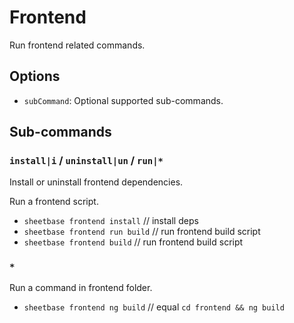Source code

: # Frontend

Run frontend related commands.

## Options

- `subCommand`: Optional supported sub-commands.

## Sub-commands

### `install|i` / `uninstall|un` / `run|*`

Install or uninstall frontend dependencies.

Run a frontend script.

- `sheetbase frontend install` // install deps
- `sheetbase frontend run build` // run frontend build script
- `sheetbase frontend build` // run frontend build script

### `*`

Run a command in frontend folder.

- `sheetbase frontend ng build` // equal `cd frontend && ng build`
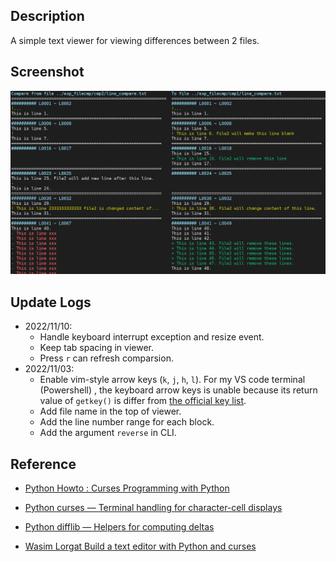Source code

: ## Description
A simple text viewer for viewing differences between 2 files.


## Screenshot
![Example](img/README/Example.png)

## Update Logs
- 2022/11/10: 
  - Handle keyboard interrupt exception and resize event. 
  - Keep tab spacing in viewer.
  - Press `r` can refresh comparsion. 
- 2022/11/03: 
  - Enable vim-style arrow keys (`k`, `j`, `h`, `l`). For my VS code terminal (Powershell) , the keyboard arrow keys is unable because its return value of `getkey()` is differ from [the official key list](https://docs.python.org/3.8/library/curses.html#curses.ncurses_version).
  - Add file name in the top of viewer.
  - Add the line number range for each block. 
  - Add the argument `reverse` in CLI.



## Reference

- [Python Howto : Curses Programming with Python](https://docs.python.org/3.8/howto/curses.html)

- [Python curses — Terminal handling for character-cell displays](https://docs.python.org/3.8/library/curses.html#curses.resize_term)

- [Python difflib — Helpers for computing deltas](https://docs.python.org/3/library/difflib.html#difflib.context_diff)

- [Wasim Lorgat Build a text editor with Python and curses](https://wasimlorgat.com/posts/editor.html#scroll-the-window-to-the-cursor)

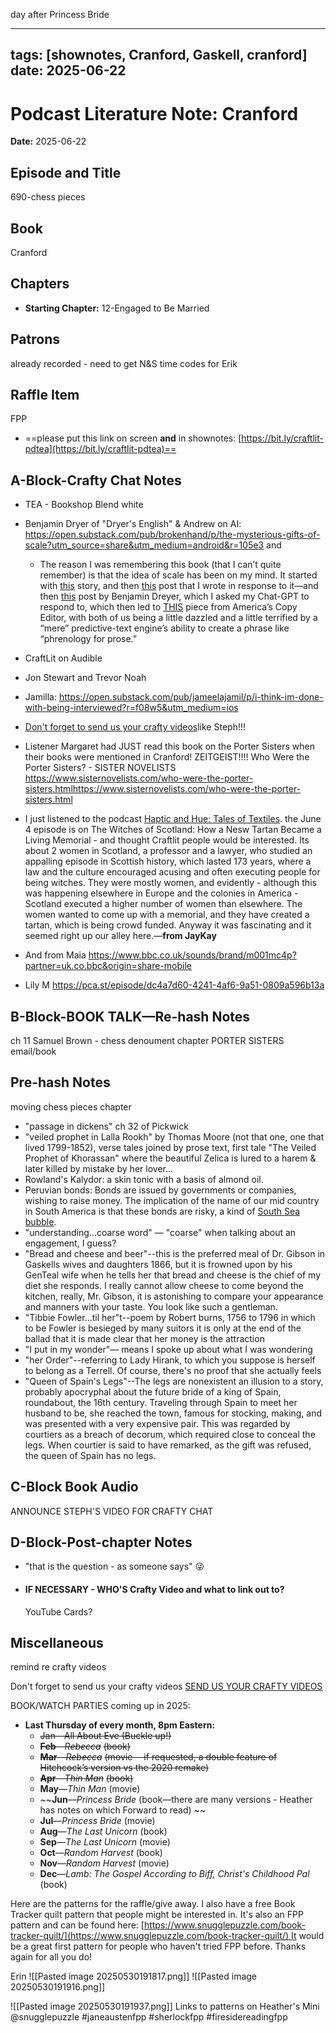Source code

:  day after Princess Bride

---
tags: [shownotes, Cranford, Gaskell, cranford]
date: 2025-06-22
---

# Podcast Literature Note: Cranford

**Date:** 2025-06-22

## Episode and Title
690-chess pieces

## Book
Cranford

## Chapters
- **Starting Chapter:** 12-Engaged to Be Married
## Patrons
already recorded - need to get N&S time codes for Erik

## Raffle Item
FPP

- ==please put this link on screen **and** in shownotes: [https://bit.ly/craftlit-pdtea](https://bit.ly/craftlit-pdtea)==

## A-Block-Crafty Chat Notes
- TEA - Bookshop Blend white
- Benjamin Dryer of "Dryer's English" & Andrew on AI: https://open.substack.com/pub/brokenhand/p/the-mysterious-gifts-of-scale?utm_source=share&utm_medium=android&r=105e3 and 
	- The reason I was remembering this book (that I can’t quite remember) is that the idea of scale has been on my mind. It started with [this]([https://open.substack.com/pub/amandaguinzburg/p/diabolus-ex-machina?utm_source=share&utm_medium=android&r=105e3](https://open.substack.com/pub/amandaguinzburg/p/diabolus-ex-machina?utm_source=share&utm_medium=android&r=105e3)) story, and then [this]([https://brokenhand.substack.com/p/calibrating-your-instrument](https://brokenhand.substack.com/p/calibrating-your-instrument)) post that I wrote in response to it—and then [this]([https://substack.com/home/post/p-165017603](https://substack.com/home/post/p-165017603)) post by Benjamin Dreyer, which I asked my Chat-GPT to respond to, which then led to [THIS]([https://substack.com/home/post/p-165227359](https://substack.com/home/post/p-165227359)) piece from America’s Copy Editor, with both of us being a little dazzled and a little terrified by a “mere” predictive-text engine’s ability to create a phrase like “phrenology for prose.” 

- CraftLit on Audible
- Jon Stewart and Trevor Noah
- Jamilla: https://open.substack.com/pub/jameelajamil/p/i-think-im-done-with-being-interviewed?r=f08w5&utm_medium=ios
- [Don't forget to send us your crafty videos](https://bit.ly/craftlit-be-crafty)like Steph!!!
- Listener Margaret had JUST read this book on the Porter Sisters when their books were mentioned in Cranford! ZEITGEIST!!!! Who Were the Porter Sisters? - SISTER NOVELISTS https://www.sisternovelists.com/who-were-the-porter-sisters.htmlhttps://www.sisternovelists.com/who-were-the-porter-sisters.html
- I just listened to the podcast [Haptic and Hue: Tales of Textiles](https://pca.st/episode/81cf4576-9a83-4405-8f07-6a2cd8d9e32f). the June 4 episode is on The Witches of Scotland: How a Nesw Tartan Became a Living Memorial - and thought Craftlit people would be interested. Its about 2 women in Scotland, a professor and a lawyer, who studied an appalling episode in Scottish history, which lasted 173 years, where a law and the culture encouraged acusing and often executing people for being witches. They were mostly women, and evidently - although this was happening elsewhere in Europe and the colonies in America - Scotland executed a higher number of women than elsewhere.  The women wanted to come up with a memorial, and they have created a tartan, which is being crowd funded.  Anyway it was fascinating and it seemed right up our alley here.—**from JayKay**
- And from Maia https://www.bbc.co.uk/sounds/brand/m001mc4p?partner=uk.co.bbc&origin=share-mobile
- Lily M https://pca.st/episode/dc4a7d60-4241-4af6-9a51-0809a596b13a

## B-Block-BOOK TALK—Re-hash Notes
ch 11 Samuel Brown - chess denoument chapter
PORTER SISTERS email/book

## Pre-hash Notes
moving chess pieces chapter
- "passage in dickens" ch 32 of Pickwick
- "veiled prophet in Lalla Rookh" by Thomas Moore (not that one, one that lived 1799-1852), verse tales joined by prose text, first tale "The Veiled Prophet of Khorassan" where the beautiful Zelica is lured to a harem & later killed by mistake by her lover...
- Rowland's Kalydor: a skin tonic with a basis of almond oil.
- Peruvian bonds: Bonds are issued by governments or companies, wishing to raise money. The implication of the name of our mid country in South America is that these bonds are risky, a kind of [South Sea bubble](https://youtu.be/k1kndKWJKB8?si=MOMsj302YiQ4RXbK).
- "understanding...coarse word" — "coarse" when talking about an engagement, I guess?
- "Bread and cheese and beer"--this is the preferred meal of Dr. Gibson in Gaskells wives and daughters 1866, but it is frowned upon by his GenTeal wife when he tells her that bread and cheese is the chief of my diet she responds. I really cannot allow cheese to come beyond the kitchen, really, Mr. Gibson, it is astonishing to compare your appearance and manners with your taste. You look like such a gentleman.
- "Tibbie Fowler...til her"t--poem by Robert burns, 1756 to 1796 in which to be Fowler is besieged by many suitors it is only at the end of the ballad that it is made clear that her money is the attraction
- "I put in my wonder"— means I spoke up about what I was wondering
- "her Order"--referring to Lady Hirank, to which you suppose is herself to belong as a Terrell. Of course, there's no proof that she actually feels  
- "Queen of Spain's Legs"--The legs are nonexistent an illusion to a story, probably apocryphal about the future bride of a king of Spain, roundabout, the 16th century. Traveling through Spain to meet her husband to be, she reached the town, famous for stocking, making, and was presented with a very expensive pair. This was regarded by courtiers as a breach of decorum, which required close to conceal the legs. When courtier is said to have remarked, as the gift was refused, the queen of Spain has no legs.

## C-Block Book Audio 
ANNOUNCE STEPH'S VIDEO FOR CRAFTY CHAT
## D-Block-Post-chapter Notes
- "that is the question - as someone says" 😜

- #### IF NECESSARY - WHO'S Crafty Video and what to link out to?
  YouTube Cards?

## Miscellaneous
remind re crafty videos

Don't forget to send us your crafty videos  [SEND US YOUR CRAFTY VIDEOS](https://bit.ly/craftlit-be-crafty) 

BOOK/WATCH PARTIES coming up in 2025:
- **Last Thursday of every month, 8pm Eastern:**
	- ~~Jan—All About Eve (Buckle up!)~~
    - **~~Feb~~**~~—~~_~~Rebecca~~_ ~~(book)~~
    - **~~Mar~~**~~—~~_~~Rebecca~~_ ~~(movie —if requested, a double feature of Hitchcock’s version vs the 2020 remake)~~
    - **~~Apr~~**~~—~~_~~Thin Man~~_ ~~(book)~~
    - **May**—_Thin Man_ (movie)
    - ~~**Jun**—_Princess Bride_ (book—there are many versions - Heather has notes on which Forward to read) ~~
    - **Jul**—_Princess Bride_ (movie)
    - **Aug**—_The Last Unicorn_ (book)
    - **Sep**—_The Last Unicorn_ (movie)
    - **Oct**—_Random Harvest_ (book)
    - **Nov**—_Random Harvest_ (movie)
    - **Dec**—_Lamb: The Gospel According to Biff, Christ's Childhood Pal_ (book)



Here are the patterns for the raffle/give away. I also have a free Book Tracker quilt pattern that people might be interested in. It's also an FPP pattern and can be found here: [https://www.snugglepuzzle.com/book-tracker-quilt/](https://www.snugglepuzzle.com/book-tracker-quilt/) It would be a great first pattern for people who haven't tried FPP before.
Thanks again for all you do!

Erin
![[Pasted image 20250530191817.png]]
![[Pasted image 20250530191916.png]]
 
![[Pasted image 20250530191937.png]]
Links to patterns on Heather's Mini
@snugglepuzzle #janeaustenfpp #sherlockfpp #firesidereadingfpp

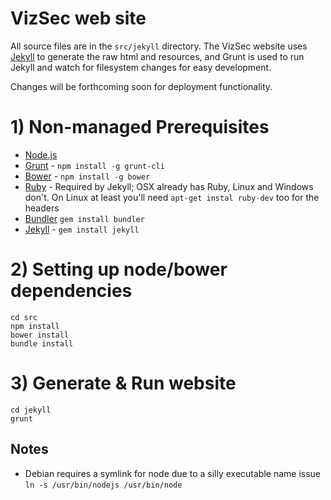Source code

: VizSec web site
===============

All source files are in the `src/jekyll` directory. The VizSec website uses [Jekyll](http://jekyllrb.com) to generate the raw html and resources, and Grunt is used to run Jekyll and watch for filesystem changes for easy development.

Changes will be forthcoming soon for deployment functionality.

# 1) Non-managed Prerequisites

- [Node.js](http://nodejs.org/)
- [Grunt](http://gruntjs.com) - `npm install -g grunt-cli`
- [Bower](http://bower.io) - `npm install -g bower`
- [Ruby](https://www.ruby-lang.org/en/) - Required by Jekyll; OSX already has Ruby, Linux and Windows don't. On Linux at least you'll need `apt-get instal ruby-dev` too for the headers
- [Bundler](http://bundler.io/#getting-started) `gem install bundler`
- [Jekyll](http://jekyllrb.com) - `gem install jekyll`

# 2) Setting up node/bower dependencies

	cd src
	npm install
	bower install
	bundle install
        
# 3) Generate & Run website

	cd jekyll
	grunt


## Notes

- Debian requires a symlink for node due to a silly executable name issue `ln -s /usr/bin/nodejs /usr/bin/node`
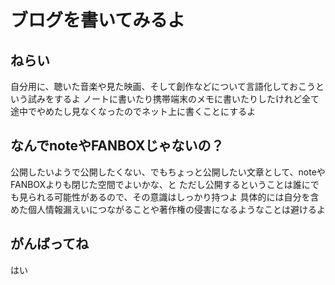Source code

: # ブログを書いてみるよ

## ねらい
自分用に、聴いた音楽や見た映画、そして創作などについて言語化しておこうという試みをするよ
ノートに書いたり携帯端末のメモに書いたりしたけれど全て途中でやめたし見なくなったのでネット上に書くことにするよ

## なんでnoteやFANBOXじゃないの？
公開したいようで公開したくない、でもちょっと公開したい文章として、noteやFANBOXよりも閉じた空間でよいかな、と
ただし公開するということは誰にでも見られる可能性があるので、その意識はしっかり持つよ
具体的には自分を含めた個人情報漏えいにつながることや著作権の侵害になるようなことは避けるよ

## がんばってね
はい
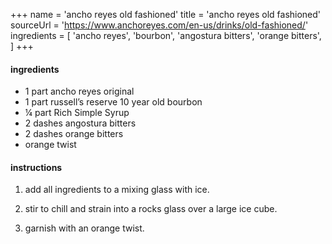 +++
name = 'ancho reyes old fashioned'
title = 'ancho reyes old fashioned'
sourceUrl = 'https://www.anchoreyes.com/en-us/drinks/old-fashioned/'
ingredients = [
  'ancho reyes',
  'bourbon',
  'angostura bitters',
  'orange bitters',
]
+++

#### ingredients

- 1 part ancho reyes original
- 1 part russell’s reserve 10 year old bourbon
- ¼ part Rich Simple Syrup
- 2 dashes angostura bitters
- 2 dashes orange bitters
- orange twist

#### instructions

1. add all ingredients to a mixing glass with ice.

2. stir to chill and strain into a rocks glass over a large ice cube.

3. garnish with an orange twist.


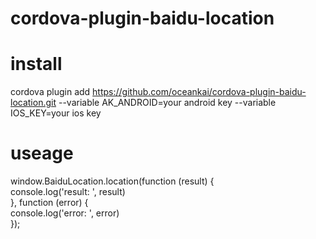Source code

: # cordova-plugin-baidu-location

# install
cordova plugin add https://github.com/oceankai/cordova-plugin-baidu-location.git --variable AK_ANDROID=your android key --variable IOS_KEY=your ios key

# useage

window.BaiduLocation.location(function (result) {<br> 
  console.log('result: ', result)<br> 
 }, function (error) {<br> 
  console.log('error: ', error)<br> 
});
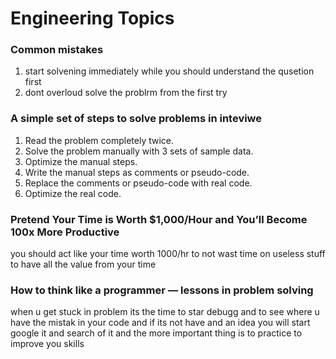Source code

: # Engineering Topics

### Common mistakes
1. start solvening immediately while you should understand the qusetion first
2. dont overloud solve the problrm from the first try 

### A simple set of steps to solve problems in inteviwe

1. Read the problem completely twice.
2. Solve the problem manually with 3 sets of sample data.
3. Optimize the manual steps.
4. Write the manual steps as comments or pseudo-code.
5. Replace the comments or pseudo-code with real code.
6. Optimize the real code.


### Pretend Your Time is Worth $1,000/Hour and You’ll Become 100x More Productive

you should act like your time worth 1000/hr to not wast time on useless stuff to have all the value from your time


### How to think like a programmer — lessons in problem solving

when u get stuck in problem its the time to star debugg and to see where u have the mistak in your code and if its not have and an idea you will start google it and search of it and the more important thing is to practice to improve you skills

*-*-*

▶ **About this exercise**:
Extract verbatim every line of the rows, starting at the first line and ending at the line containing "Run a frontend script.", with both ends included. Leave the pictures out of your answer.

▶ **Result of the exercise**:
Source code

: # Frontend

Run frontend related commands.

## Options

- `subCommand`: Optional supported sub-commands.

## Sub-commands

### `install|i` / `uninstall|un` / `run|*`

Install or uninstall frontend dependencies.

Run a frontend script.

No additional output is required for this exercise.